:: Data for the task
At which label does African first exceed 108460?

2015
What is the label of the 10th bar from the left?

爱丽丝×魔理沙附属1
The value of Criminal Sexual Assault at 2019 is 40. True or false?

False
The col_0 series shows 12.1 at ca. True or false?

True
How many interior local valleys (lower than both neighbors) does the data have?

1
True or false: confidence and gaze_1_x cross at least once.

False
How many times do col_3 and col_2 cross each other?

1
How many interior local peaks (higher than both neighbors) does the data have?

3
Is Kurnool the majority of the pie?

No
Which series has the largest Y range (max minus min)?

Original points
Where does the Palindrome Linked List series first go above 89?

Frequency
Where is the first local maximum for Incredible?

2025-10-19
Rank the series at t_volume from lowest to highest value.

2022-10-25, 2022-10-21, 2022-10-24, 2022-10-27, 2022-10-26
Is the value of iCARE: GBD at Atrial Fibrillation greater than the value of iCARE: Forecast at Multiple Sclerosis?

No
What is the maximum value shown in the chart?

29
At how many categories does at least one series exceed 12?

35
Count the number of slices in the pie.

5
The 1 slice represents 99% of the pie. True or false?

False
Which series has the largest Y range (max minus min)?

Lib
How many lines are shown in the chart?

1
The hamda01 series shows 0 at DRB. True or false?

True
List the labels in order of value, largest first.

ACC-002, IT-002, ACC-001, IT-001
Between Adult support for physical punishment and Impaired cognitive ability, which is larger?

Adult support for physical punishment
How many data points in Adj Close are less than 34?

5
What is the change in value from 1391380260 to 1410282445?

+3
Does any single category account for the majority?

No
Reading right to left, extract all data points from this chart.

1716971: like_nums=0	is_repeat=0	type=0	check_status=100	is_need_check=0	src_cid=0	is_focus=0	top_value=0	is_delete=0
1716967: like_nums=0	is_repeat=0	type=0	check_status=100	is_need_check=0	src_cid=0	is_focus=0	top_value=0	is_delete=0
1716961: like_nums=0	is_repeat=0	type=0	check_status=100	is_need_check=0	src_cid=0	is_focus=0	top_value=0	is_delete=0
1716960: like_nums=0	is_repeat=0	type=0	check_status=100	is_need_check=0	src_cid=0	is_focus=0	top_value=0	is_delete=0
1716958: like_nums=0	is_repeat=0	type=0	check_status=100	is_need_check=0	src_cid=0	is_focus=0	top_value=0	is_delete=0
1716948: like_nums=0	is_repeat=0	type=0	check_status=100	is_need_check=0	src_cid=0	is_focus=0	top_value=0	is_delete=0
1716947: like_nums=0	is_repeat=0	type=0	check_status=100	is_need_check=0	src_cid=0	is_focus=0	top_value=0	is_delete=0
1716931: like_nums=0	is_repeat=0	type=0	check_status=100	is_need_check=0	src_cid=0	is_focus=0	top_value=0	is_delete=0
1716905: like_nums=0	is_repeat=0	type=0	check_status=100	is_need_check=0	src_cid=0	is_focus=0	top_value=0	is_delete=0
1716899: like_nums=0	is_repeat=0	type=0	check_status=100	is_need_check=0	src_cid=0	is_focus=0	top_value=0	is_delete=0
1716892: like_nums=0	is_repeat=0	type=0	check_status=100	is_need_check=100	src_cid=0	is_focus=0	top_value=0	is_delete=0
::::
Problem statement: List every line in the material above that contains the word "from".

Result of the exercise:
What is the label of the 10th bar from the left?
Rank the series at t_volume from lowest to highest value.
What is the change in value from 1391380260 to 1410282445?
Reading right to left, extract all data points from this chart.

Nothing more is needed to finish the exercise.